The story was that Callum McGregor had itchy feet and might depart in this window.
Mark Guidi, repeating “only what he’d heard” – in his dreams maybe – made a pitiful effort to stir the soup and get Celtic fans worrying about losing our prized player.
Callum’s contribution to Celtic cannot be overstated.
He’s one of the lynchpins of this team now, the only guy I considered absolutely indispensable.

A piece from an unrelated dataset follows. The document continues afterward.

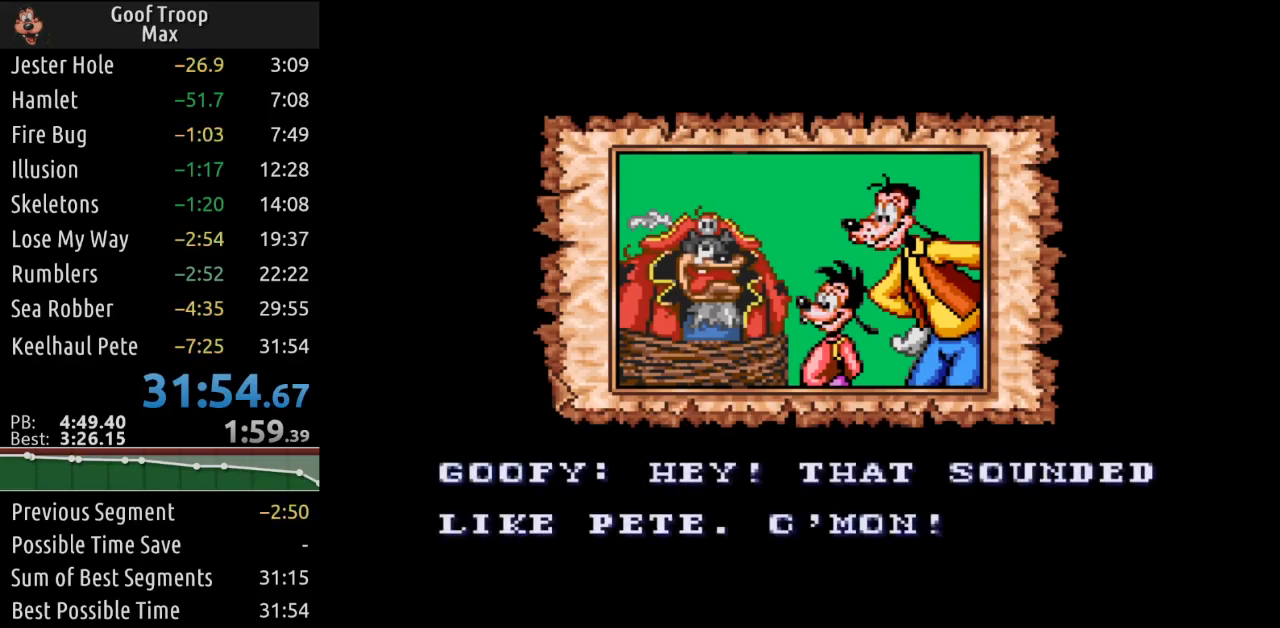
{"buttons": [], "left_stick": "center", "right_stick": "center", "events": [[16, "B", "up"], [333, "A", "down"], [417, "A", "up"]]}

His departure would have been an enormous – perhaps even fatal – blow to our chances this season.
And it was never likely to happen.
Throughout the last couple of years, Callum has made it clear that Celtic is his club, that he loves being here and that he wants to fight for the team.
There were points last season where he was the only player at Parkhead who’s fury at how things were going occasionally leaked out into the media.
Talking at times about what a shambles we were, in tactics and organisation, you could tell that he was a leader in the dressing room and speaking on behalf of others in the team.
You could also tell that he felt every setback and defeat and took it hard.
He wasn’t happy under Lennon’s coaching.
He didn’t like how amateurish it had become and how poor our planning and our day to day work was.
He seems much happier under Ange and has clearly bought into what the manager is trying to do.
They will have had a long talk about those plans not just for this season but beyond; Callum is clearly making a medium to long term commitment to the club here in accepting this responsibility.
We are lucky to have this guy at Parkhead. We really are.
The club should now open talks with Callum about a new deal, something which recognises and honours his commitment to us and his enhanced role. He has shown the proper level of dedication and loyalty.
We must reward it with the same.
In the meantime, it’s one in the eye for the likes of Guidi, whose efforts to unsettle the player and the club – pitiful though they were – have blown up in their faces.